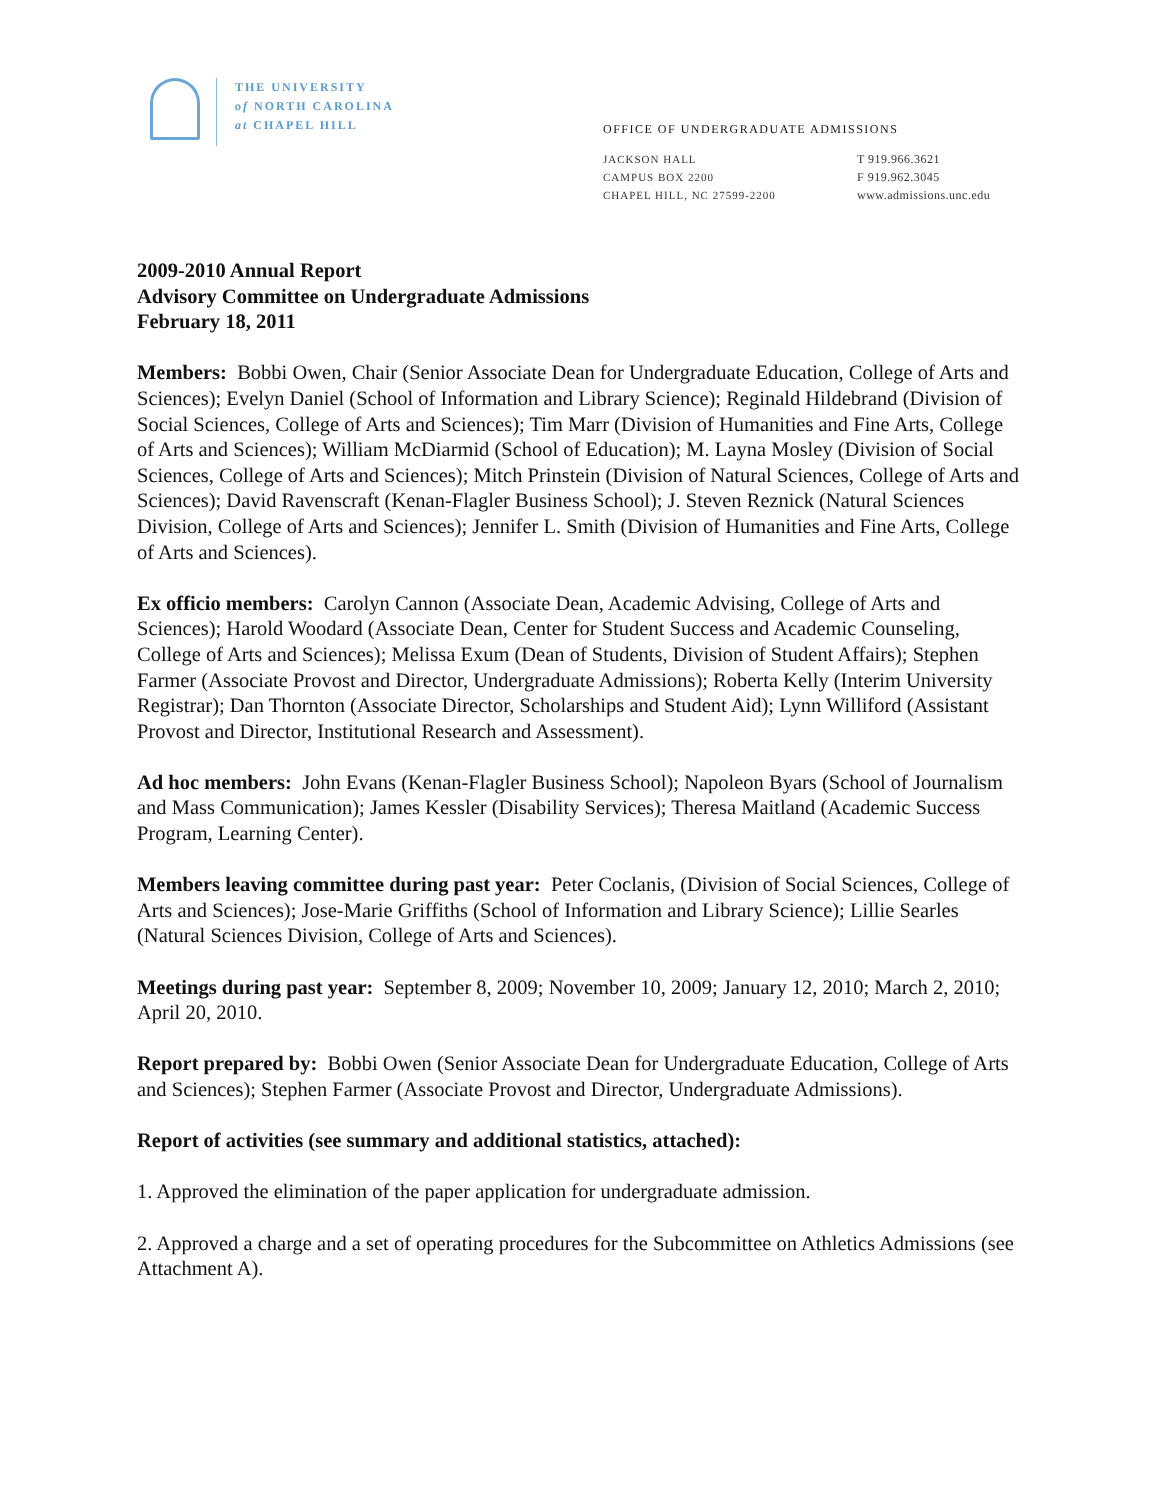THE UNIVERSITY
of NORTH CAROLINA
at CHAPEL HILL
OFFICE OF UNDERGRADUATE ADMISSIONS
JACKSON HALL
CAMPUS BOX 2200
CHAPEL HILL, NC 27599-2200
T 919.966.3621
F 919.962.3045
www.admissions.unc.edu
2009-2010 Annual Report
Advisory Committee on Undergraduate Admissions
February 18, 2011
Members: Bobbi Owen, Chair (Senior Associate Dean for Undergraduate Education, College of Arts and Sciences); Evelyn Daniel (School of Information and Library Science); Reginald Hildebrand (Division of Social Sciences, College of Arts and Sciences); Tim Marr (Division of Humanities and Fine Arts, College of Arts and Sciences); William McDiarmid (School of Education); M. Layna Mosley (Division of Social Sciences, College of Arts and Sciences); Mitch Prinstein (Division of Natural Sciences, College of Arts and Sciences); David Ravenscraft (Kenan-Flagler Business School); J. Steven Reznick (Natural Sciences Division, College of Arts and Sciences); Jennifer L. Smith (Division of Humanities and Fine Arts, College of Arts and Sciences).
Ex officio members: Carolyn Cannon (Associate Dean, Academic Advising, College of Arts and Sciences); Harold Woodard (Associate Dean, Center for Student Success and Academic Counseling, College of Arts and Sciences); Melissa Exum (Dean of Students, Division of Student Affairs); Stephen Farmer (Associate Provost and Director, Undergraduate Admissions); Roberta Kelly (Interim University Registrar); Dan Thornton (Associate Director, Scholarships and Student Aid); Lynn Williford (Assistant Provost and Director, Institutional Research and Assessment).
Ad hoc members: John Evans (Kenan-Flagler Business School); Napoleon Byars (School of Journalism and Mass Communication); James Kessler (Disability Services); Theresa Maitland (Academic Success Program, Learning Center).
Members leaving committee during past year: Peter Coclanis, (Division of Social Sciences, College of Arts and Sciences); Jose-Marie Griffiths (School of Information and Library Science); Lillie Searles (Natural Sciences Division, College of Arts and Sciences).
Meetings during past year: September 8, 2009; November 10, 2009; January 12, 2010; March 2, 2010; April 20, 2010.
Report prepared by: Bobbi Owen (Senior Associate Dean for Undergraduate Education, College of Arts and Sciences); Stephen Farmer (Associate Provost and Director, Undergraduate Admissions).
Report of activities (see summary and additional statistics, attached):
1. Approved the elimination of the paper application for undergraduate admission.
2. Approved a charge and a set of operating procedures for the Subcommittee on Athletics Admissions (see Attachment A).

--- --- ---

In the material above, find the lines that contain "past" and show them.

Members leaving committee during past year: Peter Coclanis, (Division of Social Sciences, College of Arts and Sciences); Jose-Marie Griffiths (School of Information and Library Science); Lillie Searles (Natural Sciences Division, College of Arts and Sciences).
Meetings during past year: September 8, 2009; November 10, 2009; January 12, 2010; March 2, 2010; April 20, 2010.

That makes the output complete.